Layer 1: Column-set candidate generation using semantic equivalence classes. Layer 2: Value-type validation per candidate. Layer 3: Role alias normalization (applied during sample construction, not here).
Design
- Layer 1 generates ALL matching candidates, ranked by confidence.
- Layer 2 validates each candidate in rank order; first passing candidate wins.
- Unknown format after all candidates fail → emit RejectedSample upstream.
- Confidence tiers drive how pipeline reports and handles ambiguous inputs.
DetectionResult
dataclass
¶
DetectionResult(format: DataFormat, confidence: DetectionConfidence, column_map: dict[str, str | None] = dict(), warnings: list[str] = list(), unrecognized_cols: list[str] = list())
The resolved detection output.
column_map maps semantic slot names to the actual column names found in the dataset. A None value means the slot is absent.
Semantic slots
instruction, output, context, conversation, chosen, rejected, label, system, responses, rewards, text
FormatDetector ¶
Three-layer format detection engine.
Usage
detector = FormatDetector() result = detector.detect(keys, sample_rows)

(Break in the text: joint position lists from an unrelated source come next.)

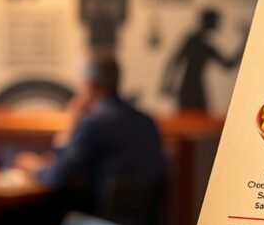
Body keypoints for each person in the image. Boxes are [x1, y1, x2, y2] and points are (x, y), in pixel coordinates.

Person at [15, 53, 167, 212]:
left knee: (6, 221)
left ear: (89, 85)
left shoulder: (94, 122)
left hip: (97, 222)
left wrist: (35, 167)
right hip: (141, 224)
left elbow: (60, 177)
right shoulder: (147, 122)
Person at [161, 8, 245, 113]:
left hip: (195, 88)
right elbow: (175, 61)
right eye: (215, 21)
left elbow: (228, 64)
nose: (218, 24)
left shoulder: (204, 45)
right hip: (190, 89)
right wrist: (167, 83)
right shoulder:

keys is the set of top-level column names from the dataset.
sample_rows is a small list of raw dicts (first N rows) used for
layer 2 value-type validation. Pass an empty list to skip layer 2
(layer 1 candidates are returned as-is with their base confidence).
detect_with_consistency_check ¶
detect_with_consistency_check(all_rows_keys: list[set[str]], sample_rows: list[dict[str, Any]]) -> tuple[DetectionResult, bool]
Run detection and also check whether the column set is consistent across the sampled rows. Returns (result, is_consistent).
is_consistent=False means the file may have mixed schemas — the pipeline should warn but not hard-fail.